Supermarket giant Tesco has stolen the march on its rivals in the battle for convenient shopping by trialling virtual fridges at Gatwick's north terminal.
Huge electronic 'fridges' will allow customers to scroll through 80 products before placing a shopping order, which will be delivered as you return home.
Customers will need to download the Tesco app from the App Store, Google Play or Android Market to scan products' barcodes using their smartphone, as well as registering with Tesco.com.
The two-week trial, running from 6 August to 19 August, follows an earlier trial in South Korea, which allowed commuters to shop in underground stops and at bus stops by pointing their mobile phones at billboards. The UK initiative uses interactive digital displays for the first time.
Tesco uses a barcode scanner to order goods
Tesco’s internet retailing director, Ken Towle, said: “Our business in Korea is teaching us a lot about how customers and technology are transforming shopping.
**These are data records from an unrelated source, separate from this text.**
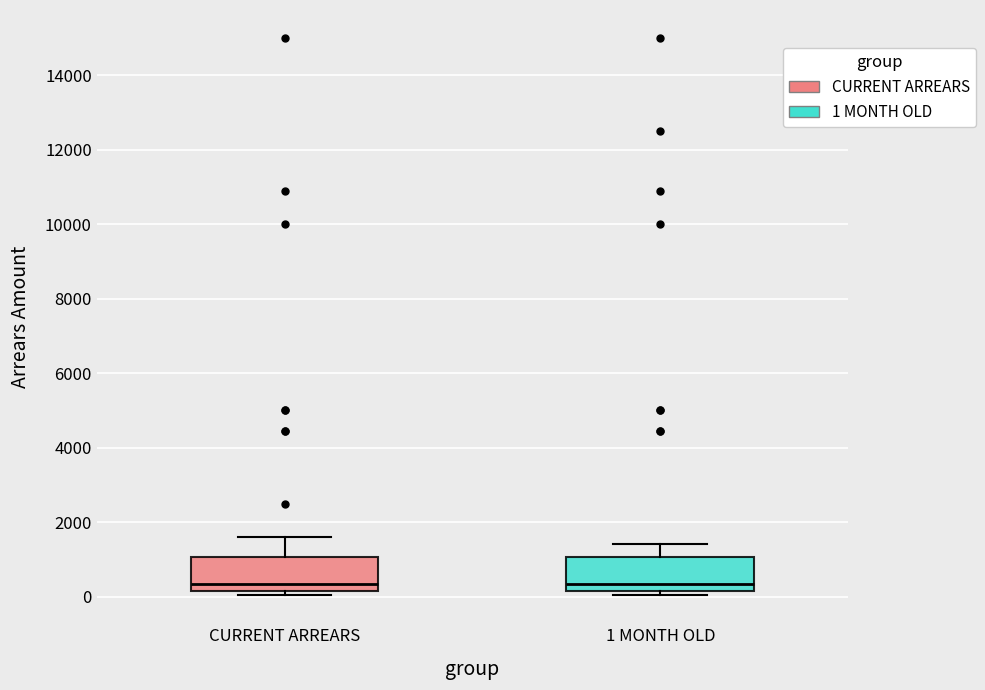

Reading left to right, transcribe this box plot: for each box, give where its median line is, the range the box spans, and where its two whiskers end, as read against the y-axis. The values are not printed on the chart, so give them approximately, as read against the axis.

CURRENT ARREARS: median 400, box 200 to 1000, whiskers 0 to 1600
1 MONTH OLD: median 400, box 200 to 1000, whiskers 0 to 1400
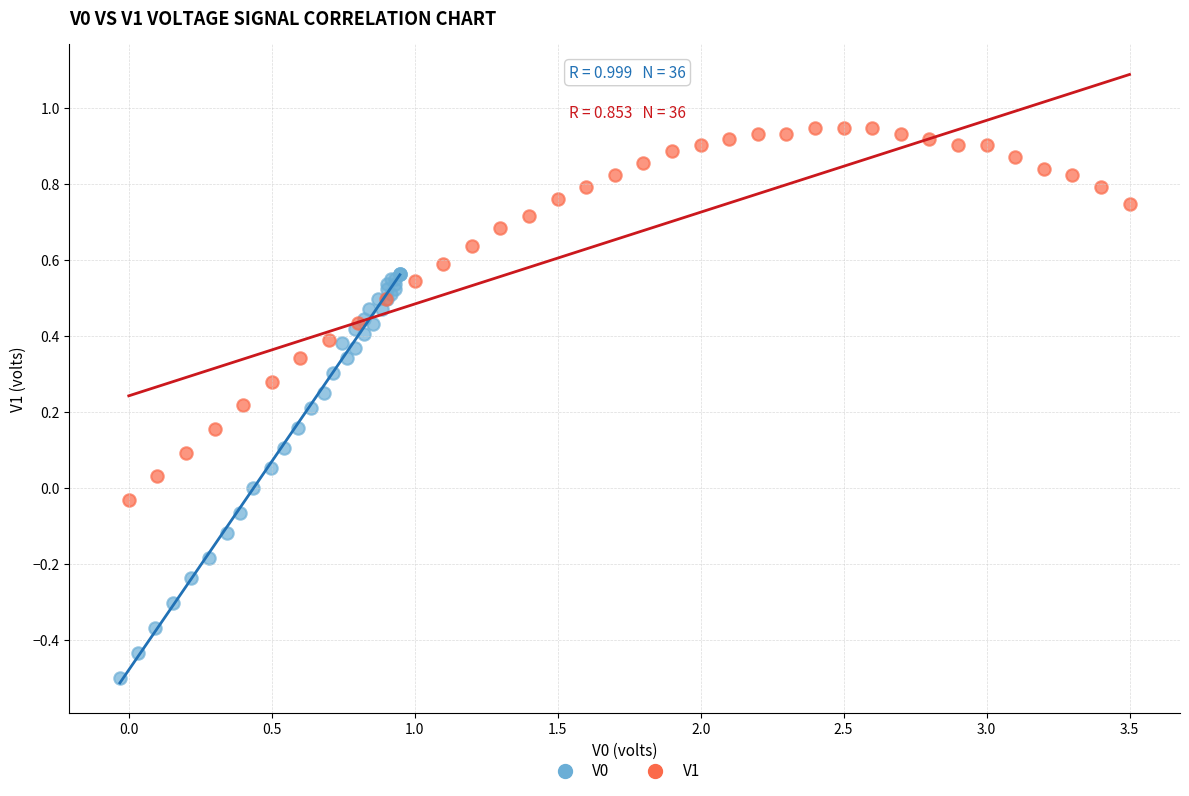

Which series reaches the maximum Y coordinate?

V1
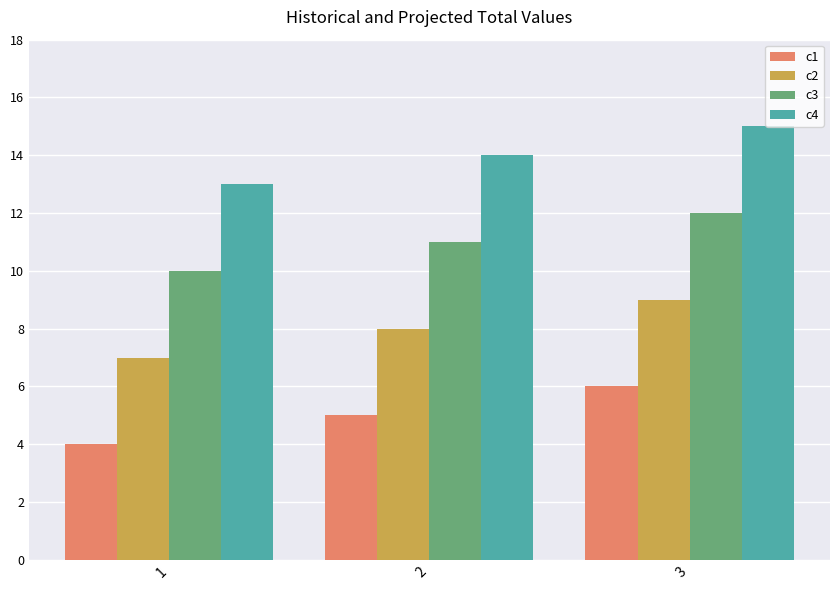

What is the approximate value of c3 at 2?

11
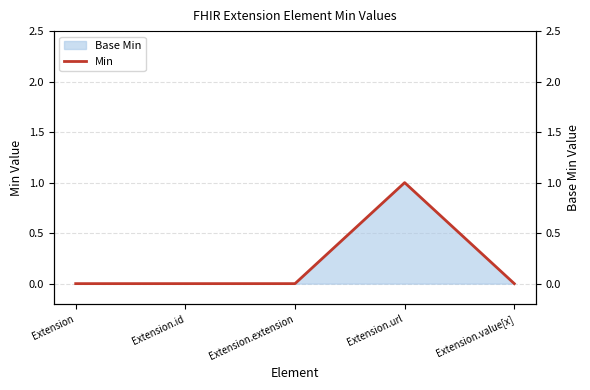

Reading left to right, what are all the values shown in this chart?

0	0	0	1	0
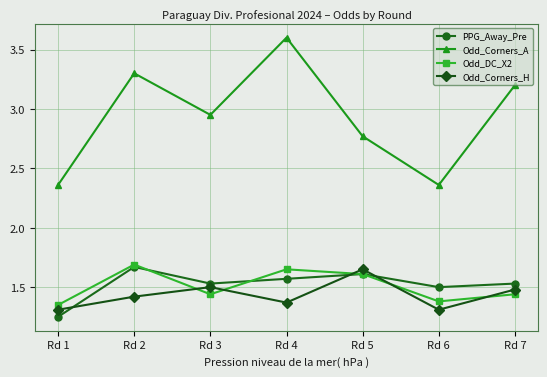

Read the Odd_Corners_A value at Rd 4.

3.6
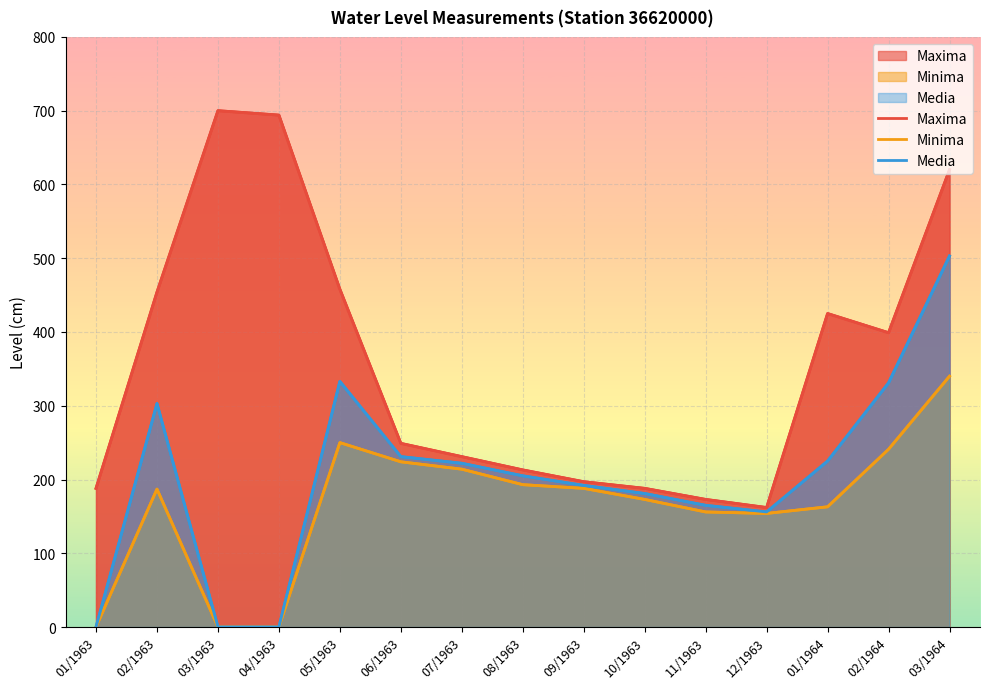

Which has a higher value, 07/1963 or 03/1964?

03/1964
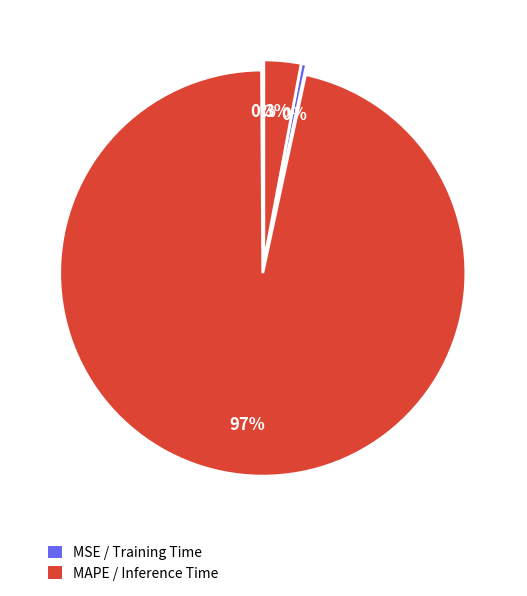

Does any single category account for the majority?

Yes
It gives us a unique window into the future and the chance to try out exciting new concepts.
"The virtual store blends clicks and bricks, bringing together our love of browsing with the convenience of online shopping. It’s a chance to showcase what we can do to the 30,000 people a day who will depart from Gatwick’s north terminal, many of whom will need to fill their fridges when they get home, and we’re looking forward to hearing what they think.”
Darren Shirley, analyst at Shore Capital, told the Huffington Post UK it was far too early to discern if virtual fridges were the future of supermarket shopping, but acknowledged there could be a market for it.
"It may be a useful service for the time-poor consumers; convenience has been the strongest element for Tesco, but at the moment this isn't something worth getting carried away about."
The move could also be seen as a way for Tesco to increase its number of app users; currently Tesco reports 20 million customers through its physical stores each fortnight, but just 1.3 million active app users.
Grocery trade body IGD told Huffington Post UK it had witnessed an increase in technological innovations from retailers looking to help consumer shop "anywhere, anytime".
Jonathan Gunz, IGD’s senior retail innovation analyst said: “Virtual grocery stores are part of a rapidly developing trend for convenient and technology-driven shopping solutions and many global retailers have started to experiment with them.
“Our shopper research indicates a desire for this kind of technology. Around two fifths (41%) of connected shoppers in Britain tell us they would like to use a smartphone as they shop for food and groceries in the future”.
Morrisons is the only large supermarket to not yet offer a home delivery shopping option, although there are plans to introduce such a service at some point soon. Marketing Week noted in June that Morrisons, as the official food supplier for the Big Brother house, was establishing itself as a grocery delivery service, even before it offers home delivery.
Responding directly to its rival's move, a spokesman from Asda said: "It's an interesting concept, trying to get customers who are about to go on holiday to start building an online basket via a smartboard in a terminal.
"We're finding more of our customers love shopping on the move with our Android and iPhone Apps which have the highest customer ratings of any grocery retailer in the app stores."
Waitrose told the Huffington Post UK it had no plans to offer a similar service, however, John Lewis trialled a virtual shopping window last Christmas in the Brighton Waitrose branch, which allowed shoppers to click and collect.
The trial was followed by John Lewis’s first app, a transactional mobile site, and the introduction of WiFi in its shops.
After testing the technology in window sites in Autumn 2011, John Lewis rolled the campaign out to six shops for Spring 2012.
A spokesman for John Lewis told the Huffington Post UK: "As customers became more familiar with the technology, click throughs increased, and we saw a 300% uplift in site visits from the QR code in May and June of this year, a level we maintained through Summer 2012."
Ocado also launched its third virtual wall, currently standing at the Birmingham Bullring, on 16 July for one month. As of June 2012, mobile devices were used in 24 per cent of Ocado checkouts.